Failure mode and effects analysis (FMEA) is a prospective, team based, structured process used to identify system failures of high risk processes before they occur. The medication use system is a risky process that should be analyzed for its inherent risks using FMEA. This two hour webinar will provide the tools to apply FMEA principles to medication safety by identifying possible failure modes, their effects, and causes in the medication use process.
This one hour webinar will discuss the importance of reviewing patient falls from a medication safety perspective in order to help reduce overall fall rates in the hospital. Certain medications, such as psychoactive medications, antihistamines, muscle relaxants, blood pressure medications, and anticholinergics may increase fall risk. Participants will explore medication-related risk factors and strategies to prevent patient falls in the at risk populations.
This one hour webinar is designed for healthcare professionals who champion medication safety and those who work in labor and delivery. Participants will learn about medication errors in labor and delivery, including high-alert medications, the most common medication errors associated with labor, and the medications most frequently involved in labor and delivery, such as oxytocin and magnesium sulfate. In addition, the webinar will review high-impact, achievable recommendations to improve safe medication delivery in the labor and delivery environment, from pregnant and post partum people.

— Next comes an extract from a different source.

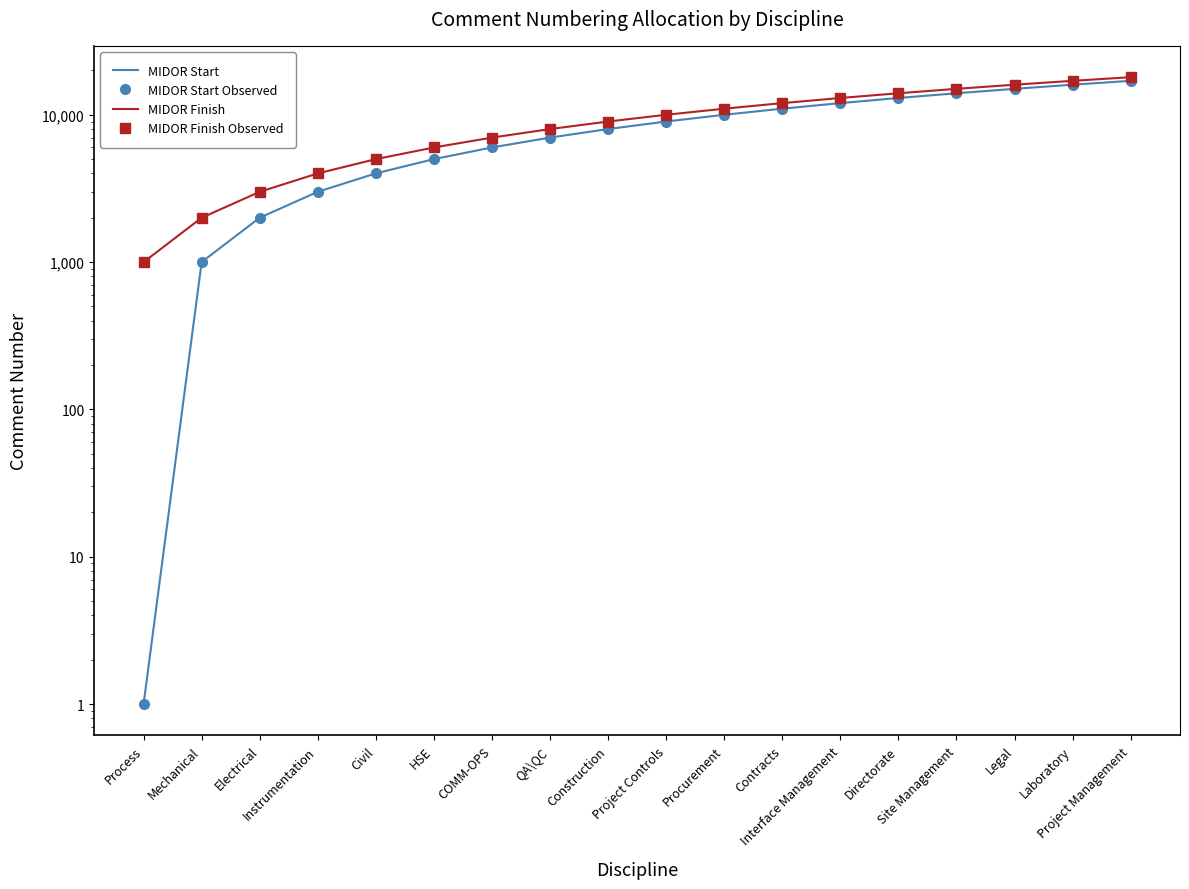

Which series changed the most between QA\QC and Directorate?

MIDOR Start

The Institute for Safe Medication Practices (ISMP) first wrote about medication errors involving oxytocin in 1999. Now 25 years later risks associated with oxytocin use continue. In a protected safe table environment participants will discuss nationwide trends in oxytocin-related adverse medication events and ISMP safe practice recommendations aimed at safeguarding against errors with oxytocin. Oxytocin checklists and how to standardize policies on oxytocin administration will be reviewed.
This one hour webinar will explore the ways in which medication safety champions might gain a better understanding of how disparities in medication safety and medication-related outcomes exist for racial/ethnic minorities and other vulnerable populations. The webinar will focus on high-impact, achievable recommendations to improve health equity in medication safety in the hospital setting.